Es un lugar muy especial, sí... Digamos que es un teatro con las pinturas de Miguel Ángel... Solamente con entrar en ese lugar se eleva el alma. Es tan mágico, tan bello y espiritual. No hay un lugar comparable a la Capilla Sixtina y, claro, cantar allí es profundamente inspirador.

Decía usted antes que el mundo hoy necesita espiritualidad. ¿Qué puede aportar la música?

La música es el bálsamo del alma. Cuanto más la escuche, mayor es la capacidad de reflexión del ser humano. La música es al mismo tiempo emoción y reflexión y es una gran ayuda para el hombre; no solo la música sacra, también la profana, la ópera, la música sinfónica, popular... También el rock. Es un lenguaje que no necesita ser expresado con palabras, va directo al alma. Es eso, directa.

¿Qué encuentra de especial en los repertorios antiguo y barroco?

La belleza del barroco está, creo, en la estructura de su música. Hoy lo escuchan mucho los jóvenes; cuando hago conciertos con este repertorio hay en el público mucha más gente joven que cuando canto un repertorio romántico. Su mensaje es más directo, Su estructura es más sencilla: melodía, ritmo, virtuosismo... Son elementos que entienden claramente los jóvenes.

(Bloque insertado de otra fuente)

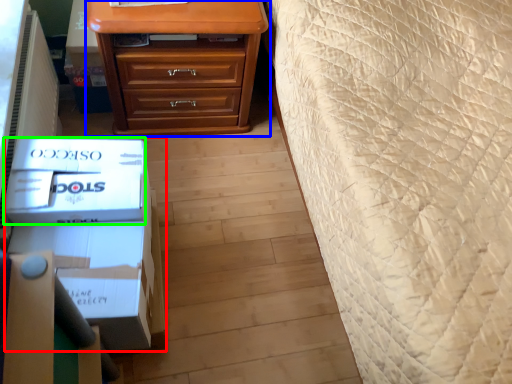
Question: Which object is positioned closest to box (highlighted by a red box)? Select from chest of drawers (highlighted by a blue box) and box (highlighted by a green box).

Choices:
 (A) chest of drawers
 (B) box

Answer: (B)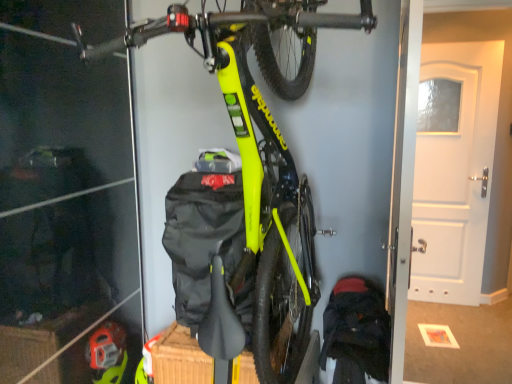
Question: Considering their positions, is neon yellow matte bicycle at center located in front of or behind dark blue fabric backpack at lower right?

Choices:
 (A) front
 (B) behind

Answer: (A)

Question: Looking at the image, does neon yellow matte bicycle at center seem bigger or smaller compared to dark blue fabric backpack at lower right?

Choices:
 (A) small
 (B) big

Answer: (B)

Question: Based on their relative distances, which object is nearer to the white matte door at upper right?

Choices:
 (A) dark blue fabric backpack at lower right
 (B) neon yellow matte bicycle at center

Answer: (A)

Question: Which object is positioned closest to the dark blue fabric backpack at lower right?

Choices:
 (A) neon yellow matte bicycle at center
 (B) white matte door at upper right

Answer: (A)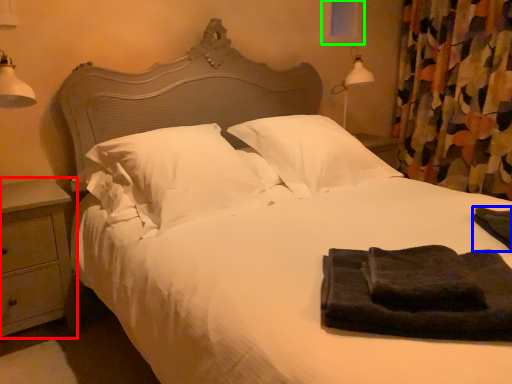
Question: Which object is positioned closest to nightstand (highlighted by a red box)? Select from material (highlighted by a blue box) and window screen (highlighted by a green box).

Choices:
 (A) material
 (B) window screen

Answer: (A)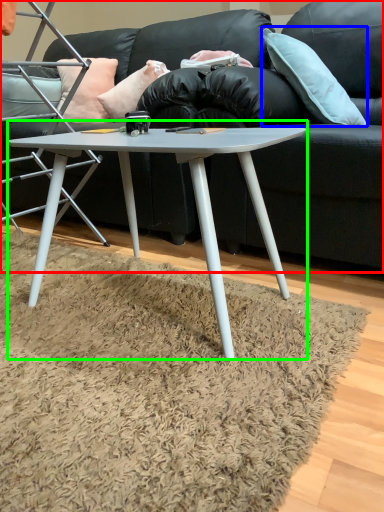
Question: Which is farther away from studio couch (highlighted by a red box)? pillow (highlighted by a blue box) or coffee table (highlighted by a green box)?

Choices:
 (A) pillow
 (B) coffee table

Answer: (B)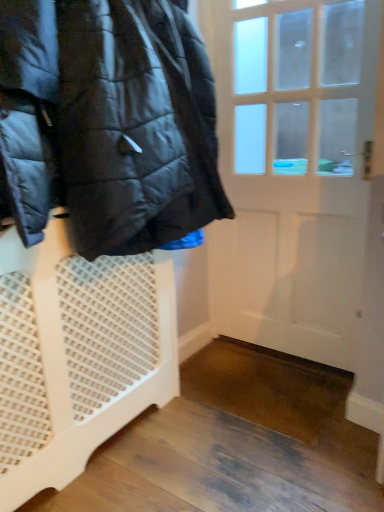
At what (x,y) coordinates should I click in order to perform the action: click on spots to the right of white mesh laundry basket at left. Please return your answer as a coordinate pair (x, y). The image size is (384, 512). Looking at the image, I should click on (232, 432).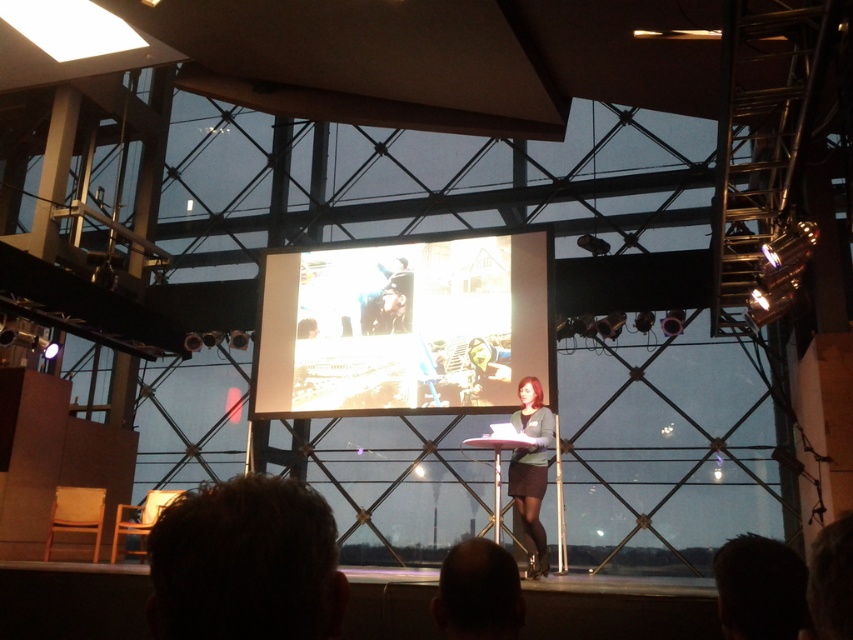
The image size is (853, 640). What do you see at coordinates (479, 593) in the screenshot?
I see `dark brown hair at lower center` at bounding box center [479, 593].

Can you confirm if dark brown hair at lower center is smaller than matte gray sweater at center?

Yes.

The image size is (853, 640). What are the coordinates of `dark brown hair at lower center` in the screenshot? It's located at point(479,593).

How much distance is there between white glossy screen at center and matte gray sweater at center?

white glossy screen at center and matte gray sweater at center are 4.54 feet apart from each other.

Is white glossy screen at center to the right of matte gray sweater at center from the viewer's perspective?

No, white glossy screen at center is not to the right of matte gray sweater at center.

Who is more forward, (508, 241) or (514, 413)?

Positioned in front is point (514, 413).

Locate an element on the screen. The width and height of the screenshot is (853, 640). white glossy screen at center is located at coordinates (402, 326).

Is dark brown hair at lower left bigger than dark brown hair at lower center?

Yes.

Based on the photo, can you confirm if dark brown hair at lower left is positioned to the left of dark brown hair at lower center?

Yes, dark brown hair at lower left is to the left of dark brown hair at lower center.

Locate an element on the screen. dark brown hair at lower left is located at coordinates (247, 563).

¿Le atrae más actualmente este tipo de música que la ópera?

Todo tiene su momento. Mi último proyecto es de música barroca. Es un disco, titulado «Dolce Duello», que he grabado con la violonchelista Sol Gabetta, con obras de autores como Vivaldi, Haendel o Albinoni. No es frecuente encontrar obras para voz y violonchelo, es un dúo muy raro. Es un instrumento, sin embargo, que puede sonar como una voz humana, tiene una gran sensualidad... Es un diálogo muy interesante, muy inspirador para las dos. Trabajar con Sol Gabetta ha sido una experiencia bellísima; es una artista fabulosa, de una gran profundidad y musicalidad.

Todos sus proyectos musicales y discográficos son distintos, inesperados. ¿Lo que busca con ellos es seguir sorprendiéndose y divirtiéndose?

Cantar es mi pasión, pero quiero que siga siendo un disfrute tan grande como lo era cuando yo comenzaba. Cada vez que me subo a un escenario es un momento importante; me gusta poder compartir la música con otros intérpretes. Por eso he creado la orquesta Les Musiciens du Prince, un conjunto que toca con instrumentos de época; la idea es que haga el repertorio barroco, pero también el prerromántico, que suele hacerse con instrumentos modernos, pero yo creo que es más interesante tocarlo con los de época. El año que viene tocarán en el festival de Pentecostés de Salzburgo, que yo dirijo, un concierto dedicado a un cantante español, el tenor Manuel García, el favorito de Rossini y padre de María Malibrán y Pauline Viardot. En él cantará Javier Camarena.